**Excerpted passage**:
════════════════════

- Genre: Telenovela
- Created by: Gustavo Reiz
- Written by: João Brandão; Juliana Peres; Michel Carvalho; Luciane Reis;
- Directed by: Fabrício Mamberti
- Starring: Giovana Cordeiro; Nicolas Prattes; Marina Ruy Barbosa; Edson Celulari; Lilia Cabral; Felipe Simas; Heslaine Vieira; Michel Joelsas;
- Theme music composer: Kauê Segundêro; Michel Teló; Newton Fonseca; Shylton Fernandes; Kalew Soares;
- Opening theme: "Fuzuê" by Michel Teló
- Composer: Nani Palmeira
- Country of origin: Brazil
- Original language: Portuguese
- No. of seasons: 1
- No. of episodes: 173

Production
- Producer: Gustavo Rebelo
- Editors: Ghynn Paul; Isabella Seabra;
- Production company: Estúdios Globo

Original release
- Network: TV Globo
- Release: 14 August 2023 – 1 March 2024

= Fuzuê =

Fuzuê is a Brazilian telenovela created by Gustavo Reiz. It aired on TV Globo from 14 August 2023 to 1 March 2024. The telenovela stars Giovana Cordeiro, Nicolas Prattes, Marina Ruy Barbosa, Edson Celulari, Lilia Cabral, Felipe Simas, Heslaine Vieira and Michel Joelsas.

════════════════════

(Dataset excerpt)

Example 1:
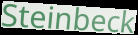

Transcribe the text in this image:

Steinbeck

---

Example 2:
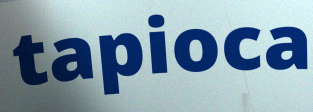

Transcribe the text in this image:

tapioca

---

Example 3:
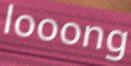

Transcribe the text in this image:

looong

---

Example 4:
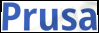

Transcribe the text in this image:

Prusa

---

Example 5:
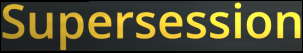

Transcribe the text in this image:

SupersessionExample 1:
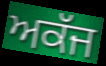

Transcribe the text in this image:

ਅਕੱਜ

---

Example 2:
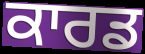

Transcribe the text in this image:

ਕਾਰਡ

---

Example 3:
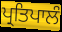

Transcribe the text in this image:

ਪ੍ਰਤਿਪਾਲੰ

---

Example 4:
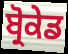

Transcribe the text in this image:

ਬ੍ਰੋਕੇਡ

════════════════════

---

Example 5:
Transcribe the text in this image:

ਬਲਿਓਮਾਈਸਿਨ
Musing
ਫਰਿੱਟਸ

════════════════════

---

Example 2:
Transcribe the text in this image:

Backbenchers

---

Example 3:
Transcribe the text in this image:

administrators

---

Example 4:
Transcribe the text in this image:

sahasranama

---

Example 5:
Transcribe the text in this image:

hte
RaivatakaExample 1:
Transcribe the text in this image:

════════════════════

**Stated problem**:
According to the Fuzuê entry, how many episodes does the telenovela have? These items are separate material with no link to the Fuzuê entry.

**Solution to this problem**:
173 episodes.